Many emergency rooms perform specific readiness drills for high profile crises such as plane crashes or mass shootings; but far fewer do such drills on PPH.
Wattie says more training is needed in many places. Health care staffs at smaller hospitals that don’t have specific labor and delivery rooms, but still deliver babies, need it. So do emergency medical technicians, especially in rural areas.
She says these smaller hospitals “May be able to deal with a normal delivery, but because of the increased risks among those populations they may have to go farther, including a postpartum hemorrhage preparedness course.”
Such drills do require time and commitment from hospital staff. Byfield says that time is well spent. A team can go back and practice more confidently and in a safer environment. She says even a short, 15-minute debriefing after every delivery, routine or complicated, can be valuable.
Wattie says being proactive is absolutely critical. It’s too late to start determining if your team can handle a very complex case that may involve a large blood transfusion if a woman is already in labor at your hospital.
Lack of Policies, Procedures
The study finds less than half of the hospitals had a routine risk assessment for PPH when a woman was admitted. And just 41 percent had policies and procedures for responding to massive transfusion.
“How much blood can we even provide to this patient at this hospital?” Wattie asks.
“If a patient has many risk factors, and may need more than four units of blood, and we can’t provide more than four units without having to go to an outside company, then is it smart for them to even come here and deliver?”
“Sit down and just figure out what the safety level of your facility is, and what you have the capacity of being able to do,” Wattie adds. “If your facility is a small town facility and six units [of blood] is all you have, have the discussion so things can be put in place for an appropriate transfer.”
Byfield says both physicians and hospital administrations respond to numbers. Whether it is the more precise quantified blood loss number that triggers a well-drilled emergency response, or a decrease in the number of new moms who had to go to intensive care because the delivery team was prepared for blood loss complications; it is easier to get budgets for training and to establish protocols when events can be quantified.
And evidence, rather than estimates, can also save money. One hospital showed a 27 percent reduction in the total number of transfusions that were needed after a comprehensive PPH review, according to the study.

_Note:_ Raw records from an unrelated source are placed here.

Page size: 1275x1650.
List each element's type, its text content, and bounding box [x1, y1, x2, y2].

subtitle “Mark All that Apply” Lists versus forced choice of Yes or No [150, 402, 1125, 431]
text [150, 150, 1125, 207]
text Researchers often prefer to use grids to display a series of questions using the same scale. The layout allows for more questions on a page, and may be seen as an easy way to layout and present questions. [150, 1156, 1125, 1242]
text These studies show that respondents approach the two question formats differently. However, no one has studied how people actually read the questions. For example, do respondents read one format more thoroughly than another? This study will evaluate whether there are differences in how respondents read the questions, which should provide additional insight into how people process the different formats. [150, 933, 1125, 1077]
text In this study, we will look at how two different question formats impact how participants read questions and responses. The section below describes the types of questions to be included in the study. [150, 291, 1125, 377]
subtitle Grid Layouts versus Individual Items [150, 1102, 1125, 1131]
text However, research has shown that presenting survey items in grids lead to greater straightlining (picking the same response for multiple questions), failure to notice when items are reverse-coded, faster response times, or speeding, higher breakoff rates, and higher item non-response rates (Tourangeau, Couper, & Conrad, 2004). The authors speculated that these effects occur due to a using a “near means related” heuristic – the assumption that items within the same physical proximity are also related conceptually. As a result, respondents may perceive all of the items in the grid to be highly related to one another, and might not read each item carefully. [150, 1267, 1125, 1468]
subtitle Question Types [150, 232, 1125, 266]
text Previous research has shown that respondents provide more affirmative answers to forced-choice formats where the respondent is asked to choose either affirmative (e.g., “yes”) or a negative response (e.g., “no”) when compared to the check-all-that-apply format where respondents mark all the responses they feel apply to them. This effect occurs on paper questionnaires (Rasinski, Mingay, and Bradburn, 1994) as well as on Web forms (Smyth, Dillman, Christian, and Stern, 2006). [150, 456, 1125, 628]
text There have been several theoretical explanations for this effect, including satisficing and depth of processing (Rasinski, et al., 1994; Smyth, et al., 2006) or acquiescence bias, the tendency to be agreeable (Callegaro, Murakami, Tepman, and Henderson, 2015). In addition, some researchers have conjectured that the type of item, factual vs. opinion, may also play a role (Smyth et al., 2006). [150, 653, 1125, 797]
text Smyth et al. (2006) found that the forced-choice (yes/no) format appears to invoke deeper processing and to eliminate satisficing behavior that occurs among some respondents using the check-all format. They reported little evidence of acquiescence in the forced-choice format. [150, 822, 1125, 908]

Getting hospitals to change from estimating blood loss to quantifying it—going from EBL (estimated blood loss, a visual approximation) to QBL (a weight- based quantitative measurement)–is now a major outreach goal for AWHONN.
The plan is to spread these safety findings beyond Georgia and New Jersey. Wattie has applied to be a traveling instructor to teach, for example, how to measure and quantify blood loss and how to conduct an efficient debriefing so everyone involved can learn from the things that went right, and the things that went wrong during a delivery.
Whether it’s the extreme rural areas of North Dakota, where there may be hundreds of miles without a delivering hospital, or a phenomenally busy labor and delivery ward in Washington, D.C., Wattie says both can benefit by being more prepared.